During a phone interview from Bluebonnet, Escalona said he had no ties to Tren de Aragua or any gang. He was a police officer in Venezuela, he said. When they detained him, US authorities took his phone and he suspects they saw photos of him making hand gestures that he said were common in Venezuela.
'They're making false accusations about me,' he said. 'I don't belong to any gang.'
Escalona said that he has asked to return voluntarily to Venezuela but was denied.
'I fear for my life here,' he said. 'I want to go to Venezuela.'
Hundreds of thousands of Venezuelans have come to the United States over the past few years, fleeing economic collapse and what critics call an authoritarian crackdown under President Nicolás Maduro.
Under the administration of Joe Biden, many were given temporary humanitarian protections that the Trump administration is trying to revoke.
Since their aborted deportation, the men have been on edge, their families say.
In Millan's dorm, he and some of the other Venezuelan men take turns sleeping so that they can alert family members if immigration officers come to deport them, according to Millan's wife, who asked not to be named for fear of being targeted by immigration officials.
One day last week, he told her the men in the dorm refused to go out into the yard because they were worried they would be put on another bus and sent to El Salvador.
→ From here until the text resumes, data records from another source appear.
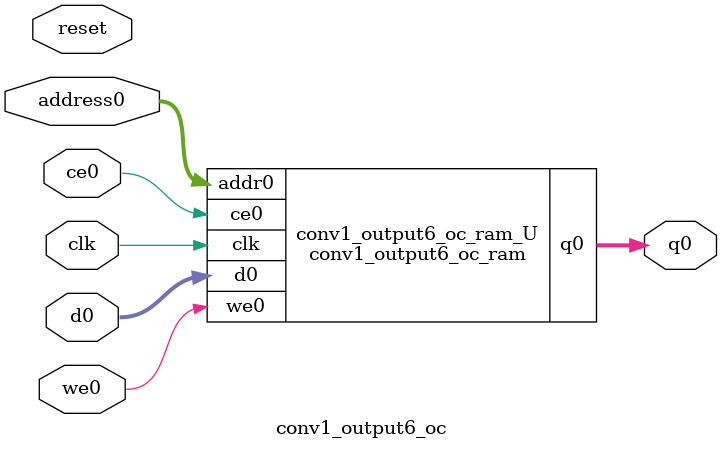
<source format=v>

`timescale 1 ns / 1 ps
module conv1_output6_oc_ram (addr0, ce0, d0, we0, q0,  clk);

parameter DWIDTH = 32;
parameter AWIDTH = 4;
parameter MEM_SIZE = 10;

input[AWIDTH-1:0] addr0;
input ce0;
input[DWIDTH-1:0] d0;
input we0;
output reg[DWIDTH-1:0] q0;
input clk;

(* ram_style = "distributed" *)reg [DWIDTH-1:0] ram[0:MEM_SIZE-1];




always @(posedge clk)  
begin 
    if (ce0) 
    begin
        if (we0) 
        begin 
            ram[addr0] <= d0; 
            q0 <= d0;
        end 
        else 
            q0 <= ram[addr0];
    end
end


endmodule


`timescale 1 ns / 1 ps
module conv1_output6_oc(
    reset,
    clk,
    address0,
    ce0,
    we0,
    d0,
    q0);

parameter DataWidth = 32'd32;
parameter AddressRange = 32'd10;
parameter AddressWidth = 32'd4;
input reset;
input clk;
input[AddressWidth - 1:0] address0;
input ce0;
input we0;
input[DataWidth - 1:0] d0;
output[DataWidth - 1:0] q0;



conv1_output6_oc_ram conv1_output6_oc_ram_U(
    .clk( clk ),
    .addr0( address0 ),
    .ce0( ce0 ),
    .we0( we0 ),
    .d0( d0 ),
    .q0( q0 ));

endmodule


</source>
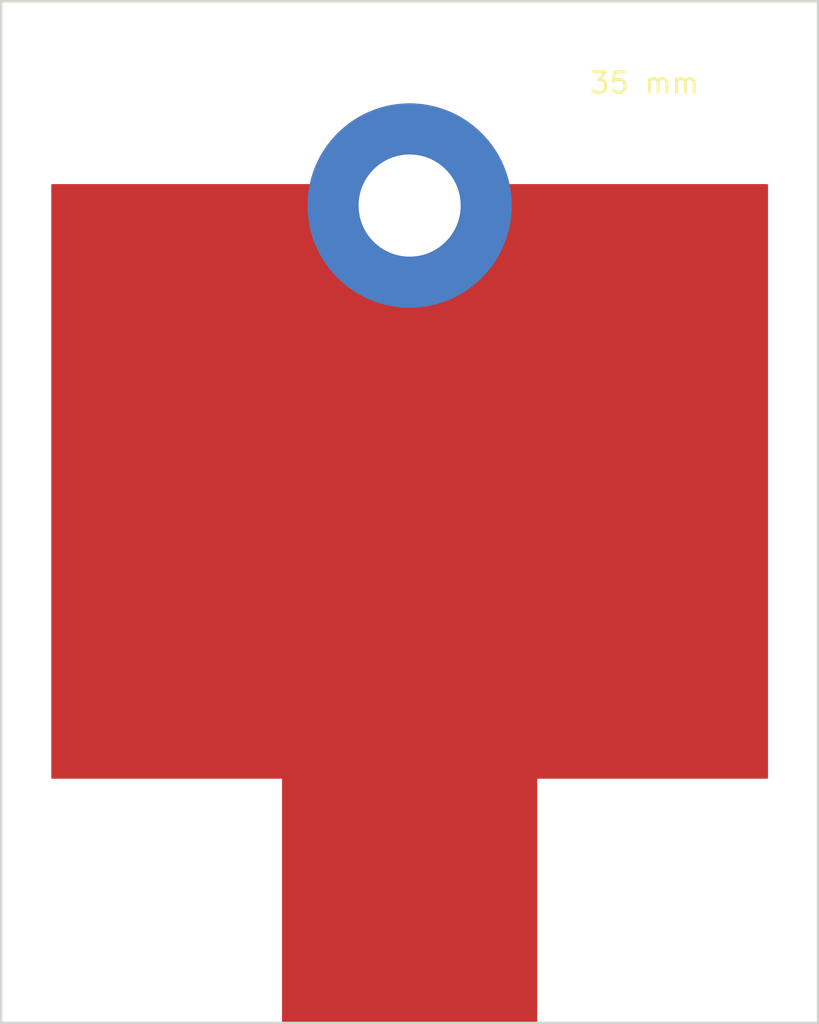
<source format=kicad_pcb>
(kicad_pcb (version 20171130) (host pcbnew "(5.1.5)-3")

  (general
    (thickness 1.6)
    (drawings 5)
    (tracks 0)
    (zones 0)
    (modules 1)
    (nets 1)
  )

  (page A4)
  (title_block
    (title "35 mm Test Board")
    (rev 1.0)
    (company "Würth Elektronik")
    (comment 4 "Dakota Woertink")
  )

  (layers
    (0 F.Cu signal)
    (31 B.Cu signal)
    (32 B.Adhes user)
    (33 F.Adhes user)
    (34 B.Paste user)
    (35 F.Paste user)
    (36 B.SilkS user)
    (37 F.SilkS user)
    (38 B.Mask user)
    (39 F.Mask user)
    (40 Dwgs.User user)
    (41 Cmts.User user)
    (42 Eco1.User user)
    (43 Eco2.User user)
    (44 Edge.Cuts user)
    (45 Margin user)
    (46 B.CrtYd user)
    (47 F.CrtYd user)
    (48 B.Fab user)
    (49 F.Fab user)
  )

  (setup
    (last_trace_width 0.25)
    (trace_clearance 0.2)
    (zone_clearance 0.508)
    (zone_45_only no)
    (trace_min 0.2)
    (via_size 0.8)
    (via_drill 0.4)
    (via_min_size 0.4)
    (via_min_drill 0.3)
    (uvia_size 0.3)
    (uvia_drill 0.1)
    (uvias_allowed no)
    (uvia_min_size 0.2)
    (uvia_min_drill 0.1)
    (edge_width 0.05)
    (segment_width 0.2)
    (pcb_text_width 0.3)
    (pcb_text_size 1.5 1.5)
    (mod_edge_width 0.12)
    (mod_text_size 1 1)
    (mod_text_width 0.15)
    (pad_size 12.5 12.5)
    (pad_drill 0)
    (pad_to_mask_clearance 0.051)
    (solder_mask_min_width 0.25)
    (aux_axis_origin 0 0)
    (visible_elements 7FFFFFFF)
    (pcbplotparams
      (layerselection 0x010fc_ffffffff)
      (usegerberextensions false)
      (usegerberattributes false)
      (usegerberadvancedattributes false)
      (creategerberjobfile false)
      (excludeedgelayer true)
      (linewidth 0.100000)
      (plotframeref false)
      (viasonmask false)
      (mode 1)
      (useauxorigin false)
      (hpglpennumber 1)
      (hpglpenspeed 20)
      (hpglpendiameter 15.000000)
      (psnegative false)
      (psa4output false)
      (plotreference true)
      (plotvalue true)
      (plotinvisibletext false)
      (padsonsilk false)
      (subtractmaskfromsilk false)
      (outputformat 1)
      (mirror false)
      (drillshape 1)
      (scaleselection 1)
      (outputdirectory ""))
  )

  (net 0 "")

  (net_class Default "This is the default net class."
    (clearance 0.2)
    (trace_width 0.25)
    (via_dia 0.8)
    (via_drill 0.4)
    (uvia_dia 0.3)
    (uvia_drill 0.1)
  )

  (module 35_mm:35_mm (layer F.Cu) (tedit 664D0D0D) (tstamp 664D57B8)
    (at 130 90)
    (fp_text reference "35 mm" (at 11.5 -6) (layer F.SilkS)
      (effects (font (size 1 1) (thickness 0.15)))
    )
    (fp_text value 35_mm (at -11 -6.5) (layer F.Fab)
      (effects (font (size 1 1) (thickness 0.15)))
    )
    (pad 2 smd rect (at 0 33.75) (size 12.5 12.5) (layers F.Cu F.Paste F.Mask))
    (pad 1 thru_hole circle (at 0 0 90) (size 10 10) (drill 5) (layers *.Cu *.Mask))
  )

  (gr_line (start 110 130) (end 110 80) (layer Edge.Cuts) (width 0.12))
  (gr_line (start 150 130) (end 110 130) (layer Edge.Cuts) (width 0.12))
  (gr_line (start 150 80) (end 150 130) (layer Edge.Cuts) (width 0.12))
  (gr_line (start 110 80) (end 150 80) (layer Edge.Cuts) (width 0.12))
  (gr_poly (pts (xy 147.5 118) (xy 112.5 118) (xy 112.5 89) (xy 147.5 89)) (layer F.Cu) (width 0.1))

)

</source>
'He is desperate,' Millan's wife said. 'He told me that when he walked out onto the field, he sat down and looked at the sky and asked God to get him out of there soon.'
In one recent video call, Millan told his wife that they have not been given much food, and he tries to sleep more so that he is not so hungry, she said, something that other detainees' relatives echoed.
A spokesperson for Management and Training Corporation, which runs the facility, said 'all detainees housed at Bluebonnet receive meals based on a menu that has been approved by a certified dietitian, ensuring the recommended daily caloric intake is met.'
In a statement, DHS said it 'uses multiple strategies to manage capacity while maintaining compliance with federal standards and our commitment to humane treatment'.
On Saturday, an immigration official visited Escalona's dorm and answered some of the detainees' questions, according to an audio recording of the visit obtained by Reuters.
The men, talking over each other frantically, wanted to know why the government was trying to send them to El Salvador and what was happening with their immigration court dates.
The official explained that the US had tried to remove them under the Alien Enemies Act, which was a separate process from their scheduled immigration court hearings.
'If he gets removed under the Alien Enemies Act, then that court date doesn't exist, he'll never have that court date,' the official said in English to someone who was translating.
Several of the men wanted to know how it was possible for them to be classified as 'alien enemies' when they were not gang members and had committed no crime.
'If I don't have a criminal record in the three countries in which I have lived in, how are they going to send me to El Salvador?' one of the men in the recording asked. Reuters was not immediately able to establish his identity.
The official said he was not involved in the intelligence gathering.
Several of the men had court hearings in their immigration cases last week and advocates scrambled to find lawyers for them.
Millan has a pending asylum case and his next hearing is scheduled for May 1, unless he is sent to El Salvador before then.